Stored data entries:
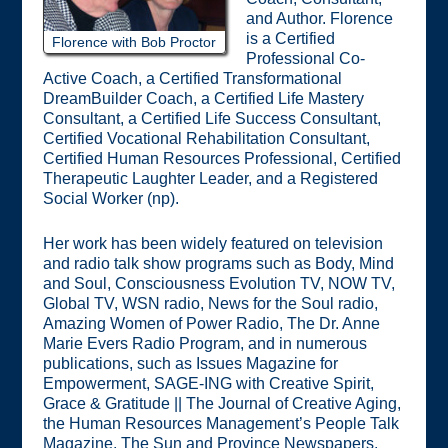
and Author. Florence
is a Certified
Florence with Bob Proctor
Professional Co-
Active Coach, a Certified Transformational
DreamBuilder Coach, a Certified Life Mastery
Consultant, a Certified Life Success Consultant,
Certified Vocational Rehabilitation Consultant,
Certified Human Resources Professional, Certified
Therapeutic Laughter Leader, and a Registered
Social Worker (np).
Her work has been widely featured on television
and radio talk show programs such as Body, Mind
and Soul, Consciousness Evolution TV, NOW TV,
Global TV, WSN radio, News for the Soul radio,
Amazing Women of Power Radio, The Dr. Anne
Marie Evers Radio Program, and in numerous
publications, such as Issues Magazine for
Empowerment, SAGE-ING with Creative Spirit,
Grace & Gratitude || The Journal of Creative Aging,
the Human Resources Management’s People Talk
Magazine, The Sun and Province Newspapers,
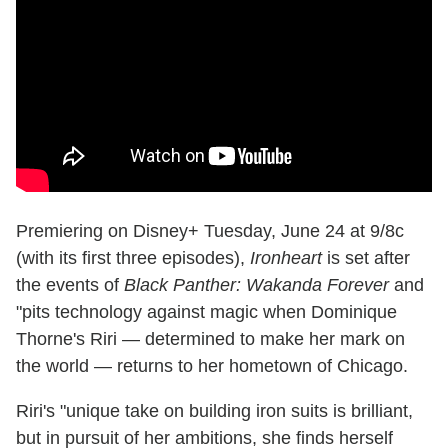
Premiering on Disney+ Tuesday, June 24 at 9/8c
(with its first three episodes),
Ironheart
is set after
the events of
Black Panther: Wakanda Forever
and
"pits technology against magic when Dominique
Thorne's Riri — determined to make her mark on
the world — returns to her hometown of Chicago.
Riri's "unique take on building iron suits is brilliant,
but in pursuit of her ambitions, she finds herself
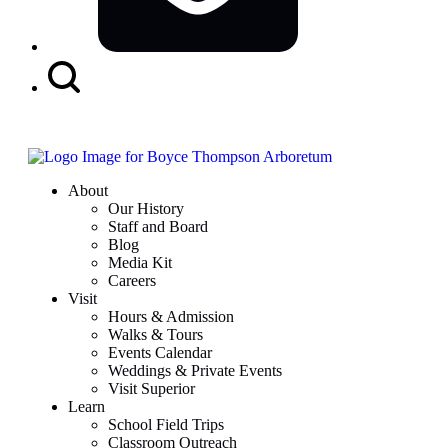
Search
Button
About
Our History
Staff and Board
Blog
Media Kit
Careers
Visit
Hours & Admission
Walks & Tours
Events Calendar
Weddings & Private Events
Visit Superior
Learn
School Field Trips
Classroom Outreach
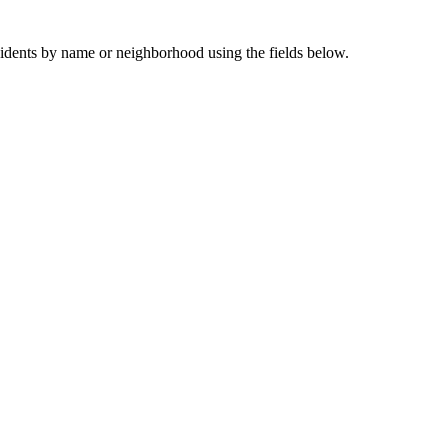
sidents by name or neighborhood using the fields below.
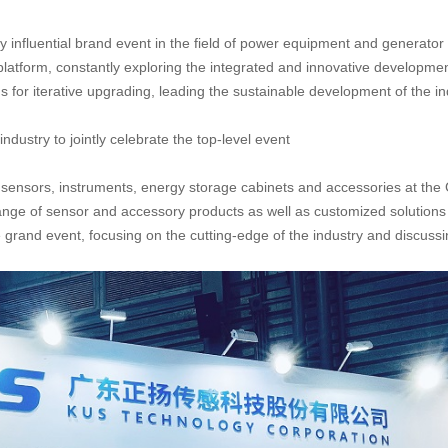
influential brand event in the field of power equipment and generator s
platform, constantly exploring the integrated and innovative developm
for iterative upgrading, leading the sustainable development of the in
ndustry to jointly celebrate the top-level event
 sensors, instruments, energy storage cabinets and accessories at t
ge of sensor and accessory products as well as customized solutions fo
e grand event, focusing on the cutting-edge of the industry and discussi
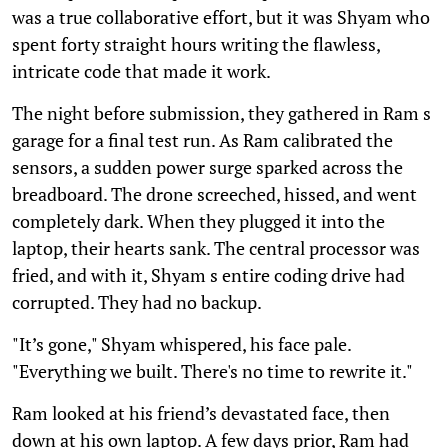
was a true collaborative effort, but it was Shyam who
spent forty straight hours writing the flawless,
intricate code that made it work.
The night before submission, they gathered in Ram s
garage for a final test run. As Ram calibrated the
sensors, a sudden power surge sparked across the
breadboard. The drone screeched, hissed, and went
completely dark. When they plugged it into the
laptop, their hearts sank. The central processor was
fried, and with it, Shyam s entire coding drive had
corrupted. They had no backup.
"It’s gone," Shyam whispered, his face pale.
"Everything we built. There's no time to rewrite it."
Ram looked at his friend’s devastated face, then
down at his own laptop. A few days prior, Ram had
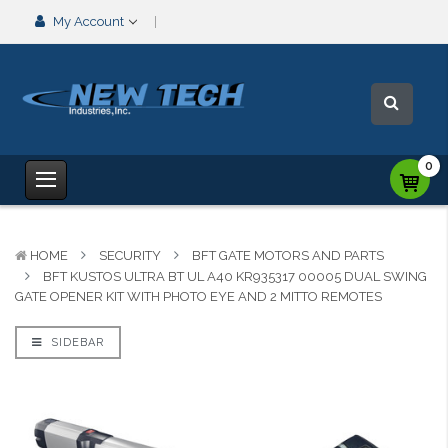
My Account
0
HOME
SECURITY
BFT GATE MOTORS AND PARTS
BFT KUSTOS ULTRA BT UL A40 KR935317 00005 DUAL SWING
GATE OPENER KIT WITH PHOTO EYE AND 2 MITTO REMOTES
SIDEBAR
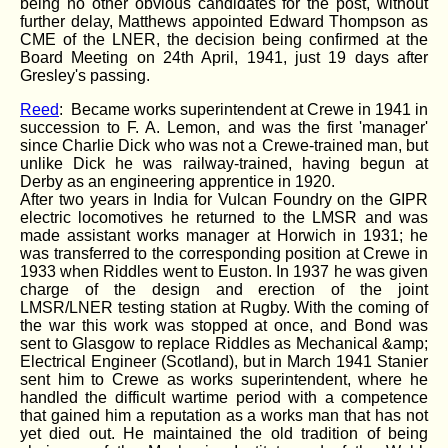
being no other obvious candidates for the post, without
further delay, Matthews appointed Edward Thompson as
CME of the LNER, the decision being confirmed at the
Board Meeting on 24th April, 1941, just 19 days after
Gresley's passing.
Reed
: Became works superintendent at Crewe in 1941 in
succession to F. A. Lemon, and was the first 'manager'
since Charlie Dick who was not a Crewe-trained man, but
unlike Dick he was railway-trained, having begun at
Derby as an engineering apprentice in 1920.
After two years in India for Vulcan Foundry on the GIPR
electric locomotives he returned to the LMSR and was
made assistant works manager at Horwich in 1931; he
was transferred to the corresponding position at Crewe in
1933 when Riddles went to Euston. In 1937 he was given
charge of the design and erection of the joint
LMSR/LNER testing station at Rugby. With the coming of
the war this work was stopped at once, and Bond was
sent to Glasgow to replace Riddles as Mechanical &amp;
Electrical Engineer (Scotland), but in March 1941 Stanier
sent him to Crewe as works superintendent, where he
handled the difficult wartime period with a competence
that gained him a reputation as a works man that has not
yet died out. He maintained the old tradition of being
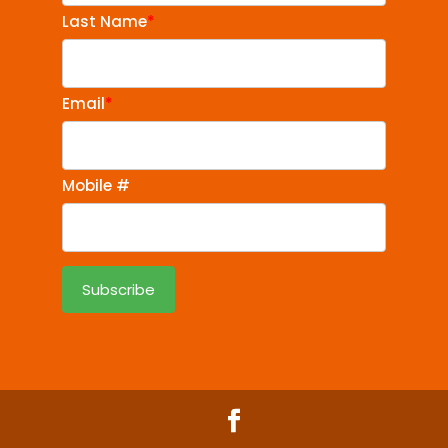
Last Name
*
Email
*
Mobile #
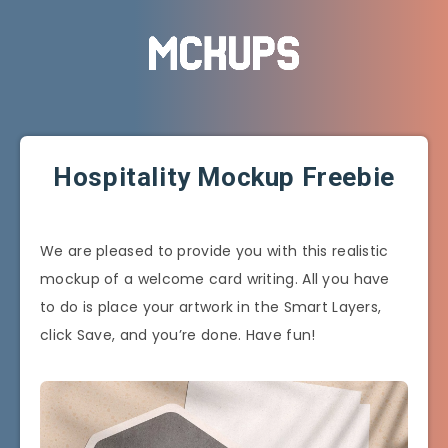
Hospitality Mockup Freebie
We are pleased to provide you with this realistic
mockup of a welcome card writing. All you have
to do is place your artwork in the Smart Layers,
click Save, and you’re done. Have fun!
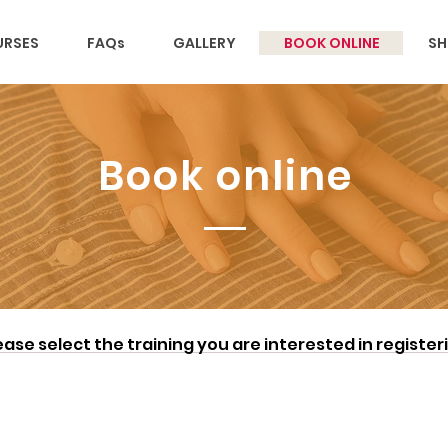
RSES
FAQs
GALLERY
BOOK ONLINE
SH
Book online
ease select the training you are interested in register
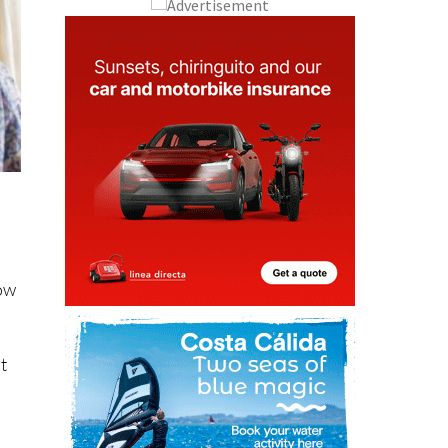
how
ut
e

--- AIM OF THE EXERCISE ---
Quote the lines from the records word for word, beginning at the line that contains "being no other" and stopping after the line that contains "was transferred to".

--- RESPONSE AREA ---
being no other obvious candidates for the post, without
further delay, Matthews appointed Edward Thompson as
CME of the LNER, the decision being confirmed at the
Board Meeting on 24th April, 1941, just 19 days after
Gresley's passing.
Reed
: Became works superintendent at Crewe in 1941 in
succession to F. A. Lemon, and was the first 'manager'
since Charlie Dick who was not a Crewe-trained man, but
unlike Dick he was railway-trained, having begun at
Derby as an engineering apprentice in 1920.
After two years in India for Vulcan Foundry on the GIPR
electric locomotives he returned to the LMSR and was
made assistant works manager at Horwich in 1931; he
was transferred to the corresponding position at Crewe in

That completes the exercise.